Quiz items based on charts
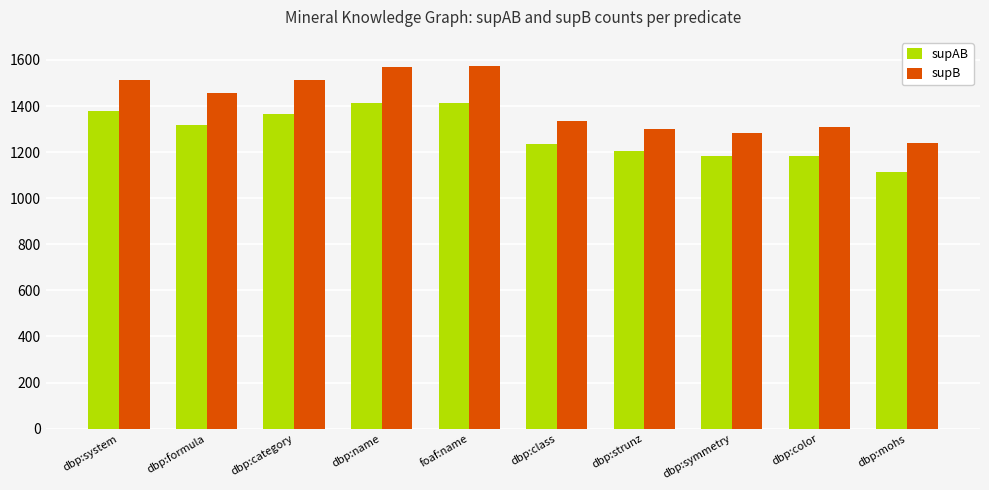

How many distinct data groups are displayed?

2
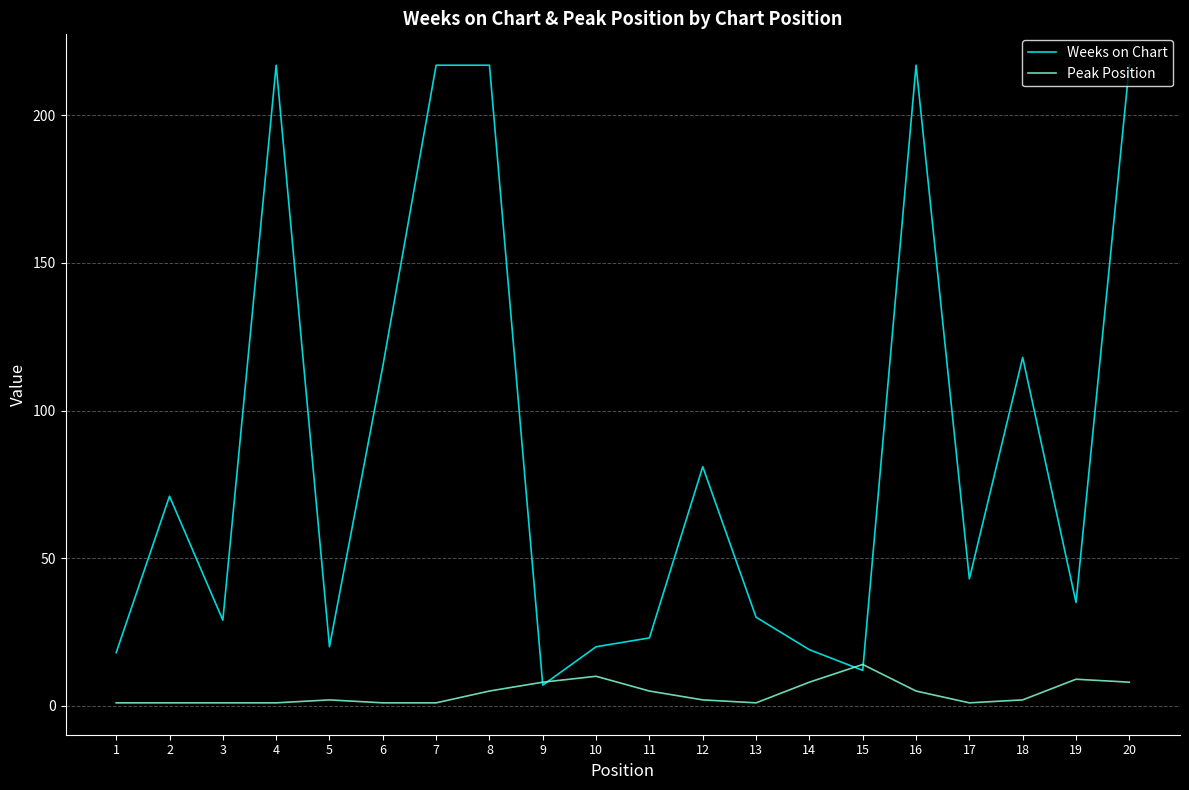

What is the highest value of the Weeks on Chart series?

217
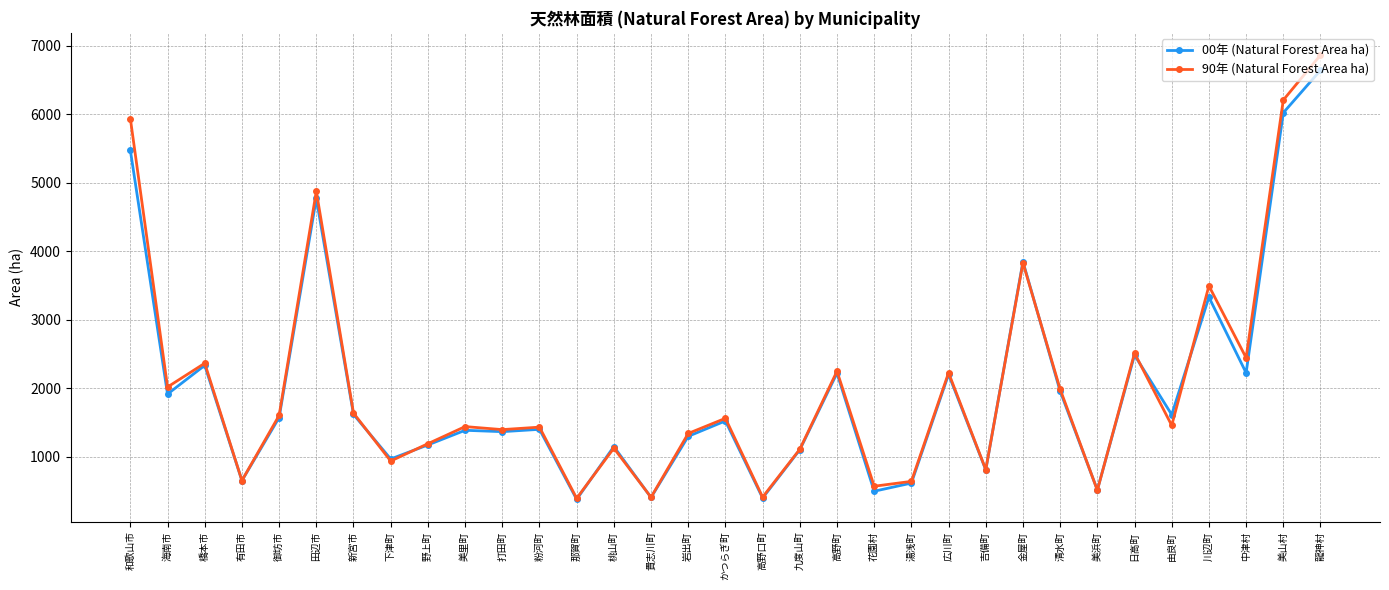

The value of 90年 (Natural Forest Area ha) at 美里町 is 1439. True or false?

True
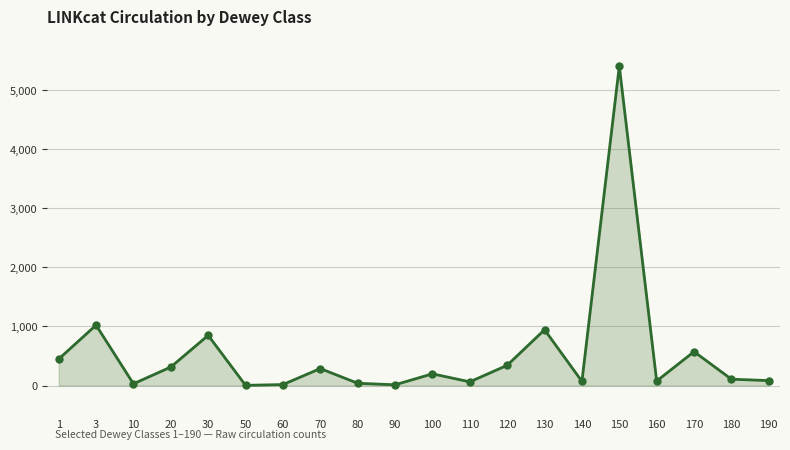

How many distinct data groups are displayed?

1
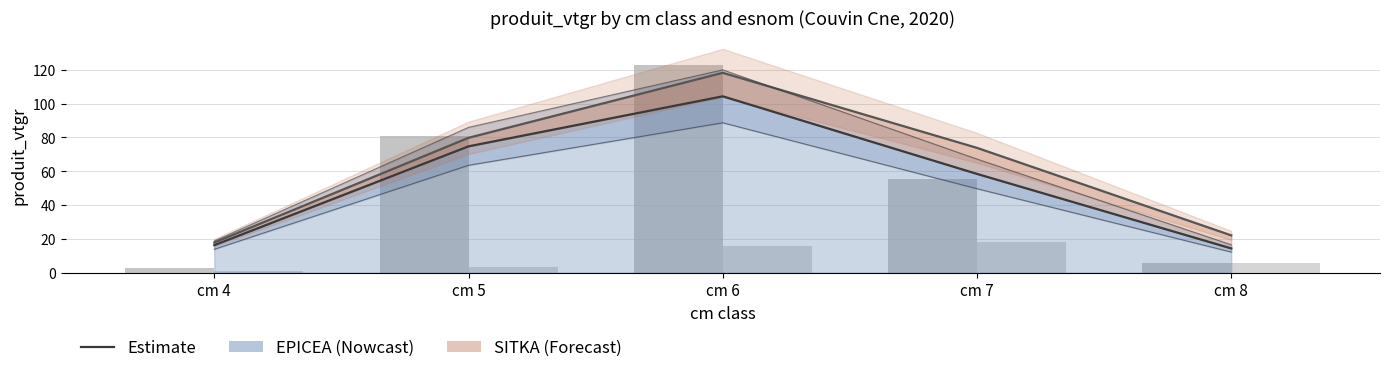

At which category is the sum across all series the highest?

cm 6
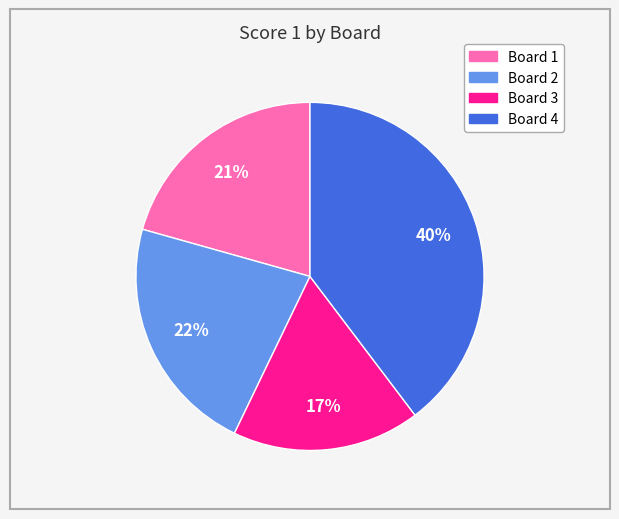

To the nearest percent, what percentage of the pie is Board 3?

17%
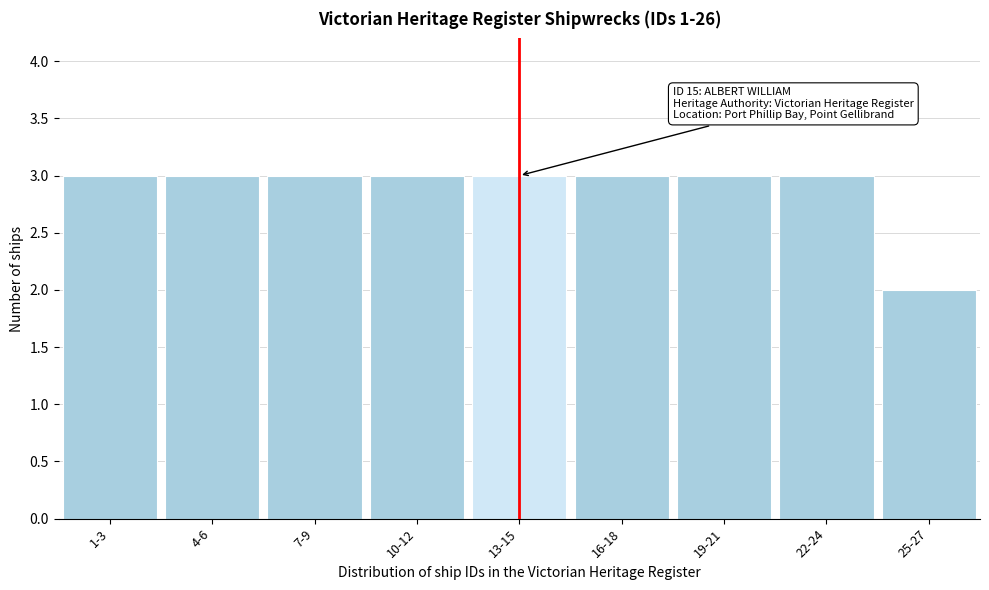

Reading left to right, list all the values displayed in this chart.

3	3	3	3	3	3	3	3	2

EXERCISE INSTRUCTIONS
Rewrite the listing, replacing "data groups" with "series" and keeping everything else the same. Leave out the picture lines.

TASK OUTPUT
How many distinct series are displayed?

2

What is the highest value of the Weeks on Chart series?

217

The value of 90年 (Natural Forest Area ha) at 美里町 is 1439. True or false?

True

How many distinct series are displayed?

1

At which category is the sum across all series the highest?

cm 6

To the nearest percent, what percentage of the pie is Board 3?

17%

Reading left to right, list all the values displayed in this chart.

3	3	3	3	3	3	3	3	2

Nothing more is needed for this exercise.